In order to evaluate the method, the following creates an ellipse and several sample ellipses to which distances may be evaluated. As shown, the method successfully converges for all samples.

ellipse = Ellipse(0, 0, 6, 10, np.deg2rad(15))

ellipses = [
    Ellipse(0, 0, 6, 10, np.deg2rad(15)),
    Ellipse(0, 0, 6, 10, np.deg2rad(195)),
    Ellipse(0, 0, 6, 9, np.deg2rad(15)),
    Ellipse(0, 0, 6, 9, np.deg2rad(195)),
    Ellipse(0, 0, 5, 10, np.deg2rad(15)),
    Ellipse(0, 0, 5, 10, np.deg2rad(195)),
    Ellipse(0, 0, 6, 10, np.deg2rad(-15)),
    Ellipse(0, 0, 6, 10, np.deg2rad(165)),
    Ellipse(7, 7, 5, 9, np.deg2rad(15)),
    Ellipse(7, 7, 5, 9, np.deg2rad(195)),
    Ellipse(-7, -7, 7, 4, np.deg2rad(0)),
    Ellipse(-7, -7, 7, 4, np.deg2rad(180)),
    Ellipse(-7, 7, 10, 4, np.deg2rad(0)),
    Ellipse(-7, 7, 10, 4, np.deg2rad(180)),
    Ellipse(7, -7, 4, 6, np.deg2rad(45)),
    Ellipse(7, -7, 4, 6, np.deg2rad(225)),
    Ellipse(-8, 0, 4, 4, np.deg2rad(0)),
    Ellipse(-8, 0, 4, 4, np.deg2rad(15)),
    Ellipse(0.5, -0.5, 2, 4, np.deg2rad(0)),
]

solutions = [ellipse.find_distance(x) for x in ellipses]
print(f"Method Successful: {np.all([x['success'] for x in solutions])}")

Method Successful: True

Method Convergence

A plot of the method convergence is shown below. For the selected learning schedule and parameters, the method converges relatively quickly for most of the samples, with some noise demonstrated in the early iterations of a few samples, likely due to overshooting. An adaptive learning rate might fair better but is beyond the scope of this post.

fig = plt.figure()
ax = fig.add_subplot(111, title = "Error vs. Iteration")

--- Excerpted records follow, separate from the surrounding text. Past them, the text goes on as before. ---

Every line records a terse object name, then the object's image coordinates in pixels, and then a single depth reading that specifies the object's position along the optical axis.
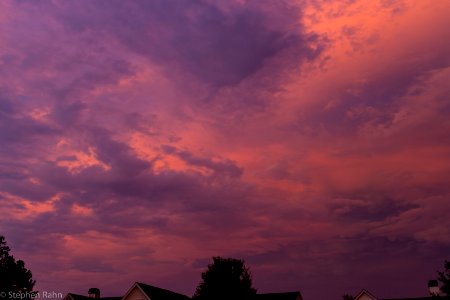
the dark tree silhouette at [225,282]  50.75
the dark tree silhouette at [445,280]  44.28
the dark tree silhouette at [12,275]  61.38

for solution in solutions:
    x = solution["errors"]
    ax.plot(np.arange(len(x)), x, "-")

Visual Verification

The following code plots the results for visual verification. The shortest distance vectors, shown in black, appear correct for all of the ellipses in the sample.

fig = plt.figure()
ax = fig.add_subplot(111, title = "Ellipse Distances", aspect = "equal")
ellipse_points = ellipse.get_points(100)
ax.plot(ellipse_points[:,0], ellipse_points[:,1], "k-", linewidth = 5)

for solution, other in zip(solutions, ellipses):
    x1 = other.get_points(100)
    x2 = np.array([ellipse.get_point(solution["x"][0]), other.get_point(solution["x"][1])])
    ax.plot(x1[:,0], x1[:,1], "-")
    ax.plot(x2[:,0], x2[:,1], "k-")
    ax.plot(x2[:,0], x2[:,1], "k.")

Conclusion

From the above results, the following conclusions can be drawn:

The developed equations and gradient descent method were successful is finding the minimum distance between the sample ellipses.
An adaptive learning rate might improve the convergence rate of the method.

Edits

3/1/24 - Added missing dx0 term to returned distance calculation per issue discovered by wergil81.